Metamatic for the people
JOHN FOXX’S SEMINAL DEBUT SOLO ALBUM METAMATIC, SOUNDS AS SCARILY RELEVANT TODAY AS IT DID BACK IN 1980. CLASSIC POP SITS DOWN WITH ITS CREATOR TO TALK ABOUT HIS MASTERPIECE, WHALE SONG AND, MOST OF ALL, THE MAGIC OF PURE SYNTH SIMPLICITY…
ANDY JONES
JOHN FOXX
In 1980, following his departure from Ultravox, John Foxx released one of the first synth masterpieces, Metamatic, which is being reissued as a 3CD set
“Anyway, sorry, I digress – I usually do,” John Foxx says at several points during our interview, but it’s always a fascinating trip down whichever rabbit hole this particular fox decides to travel. We end up talking about whales in oceans and their connection to us singing in caves.
But Foxx is here to talk about Metamatic, a recording that some might argue was the first solo synth-pop album ever made. It was certainly Foxx’s first solo offering, released at the dawn of 1980 after he had left the first incarnation of Ultravox, a band he’d created some four years and three albums earlier.
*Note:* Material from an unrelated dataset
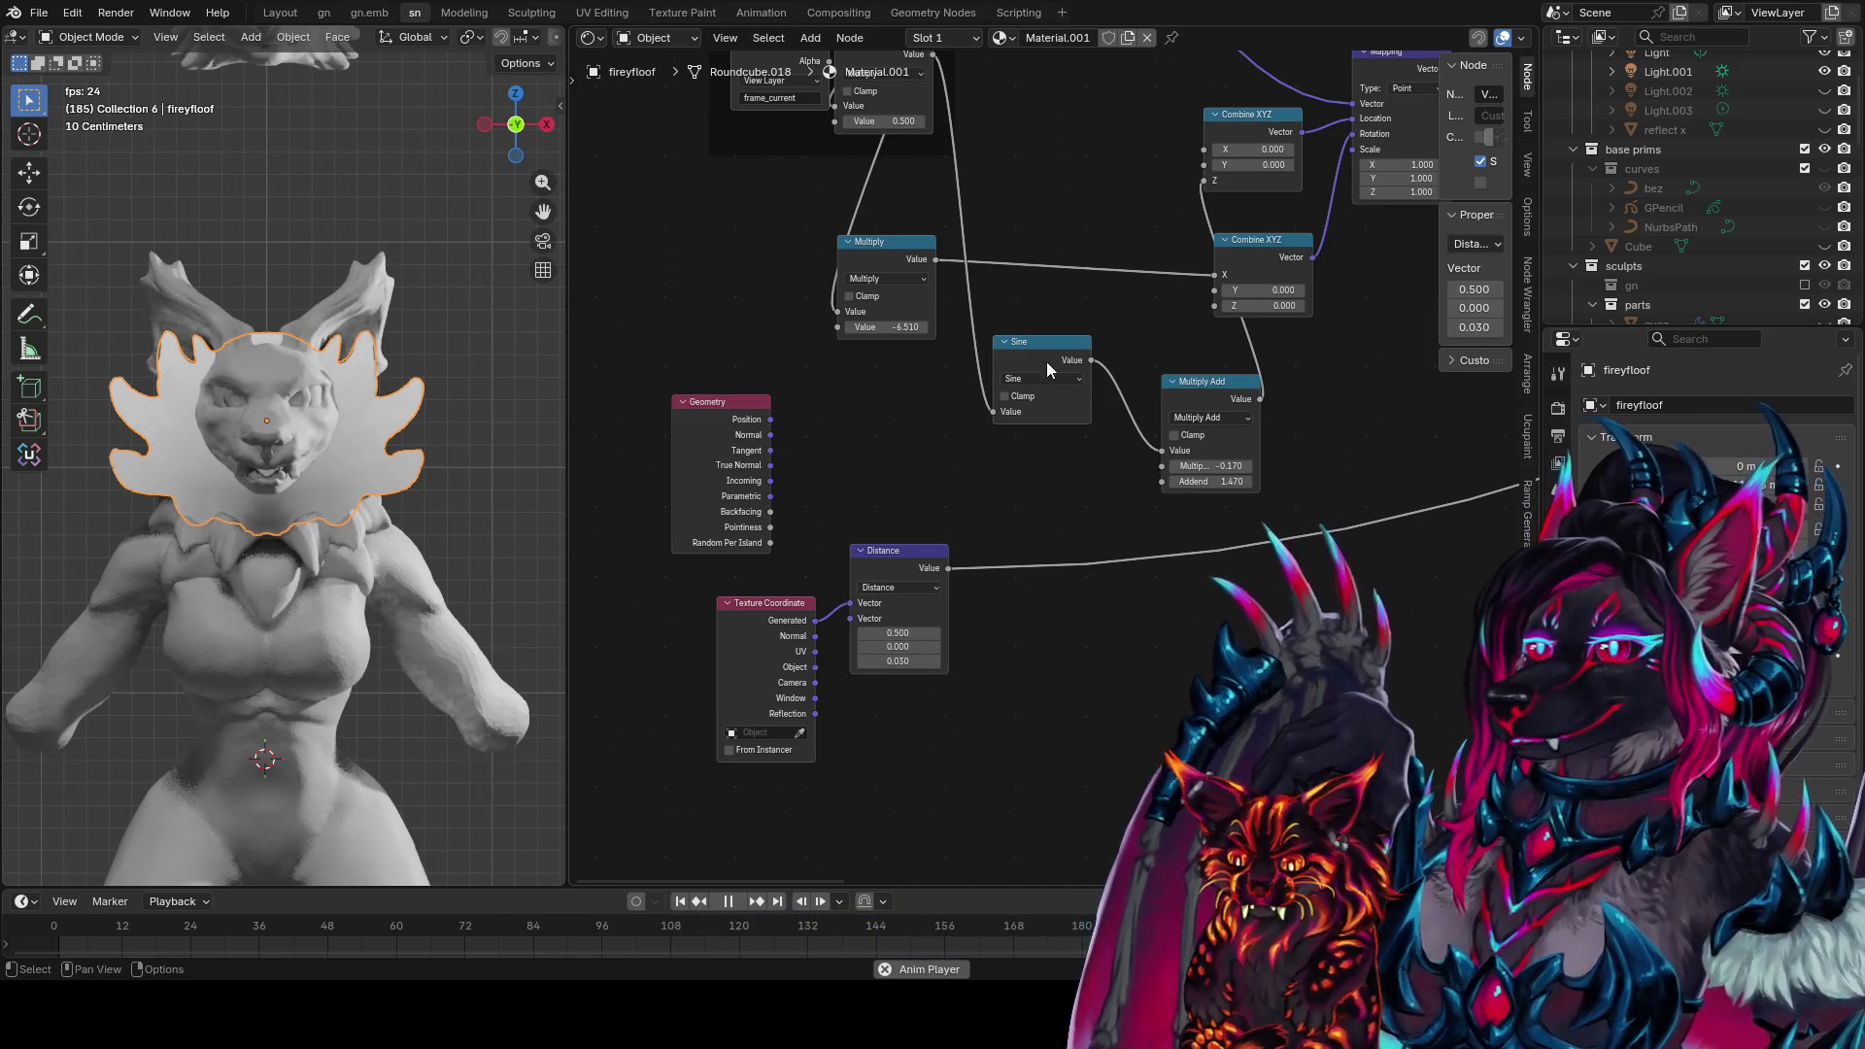
pyautogui.press('shift+d')
pyautogui.click(1057, 639)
Let’s not forget, 1980 was a year in which there was an ‘everything goes’ attitude in our pop world… a world where The Nolans sat alongside David Bowie, The Boomtown Rats nestled neatly next to Prince, where even the theme tune to Blue Peter could enter the chart. Yet the fact that Underpass, the first single from Metamatic, became a hit, too, still seems extraordinary, at least on the face of it. Looking back more closely at that time, perhaps it does make sense – Underpass was so cold and dystopian that only a 1980’s Cold War concrete backdrop could have been its home. And cycling around, as history inevitably does, Underpass and Metamatic sound as extraordinary and prescient today as they did back then.
A switch in names & careers
After three more solo albums John became disillusioned with music and took a long break, reverting back to his real name Dennis Leigh to become a successful graphic artist (his work also appeared on many book covers by writers including Salman Rushdie, Jeanette Winterson and Anthony Burgess).
“I stopped because I was completely out of fashion with the scene at the time,” he says. “It was all sort of mid-80s, imitation white soul – perfect pop and all that kind of crap. Those Armani suits with the big shoulders – it wasn’t me. It’s interesting, suits are an indicator – all of that music was a bit broad and wide, too. It all looked boring and it sounded boring so I thought ‘sod that, I’m off’.” “It was nice to make another career doing something else I’d wanted to do.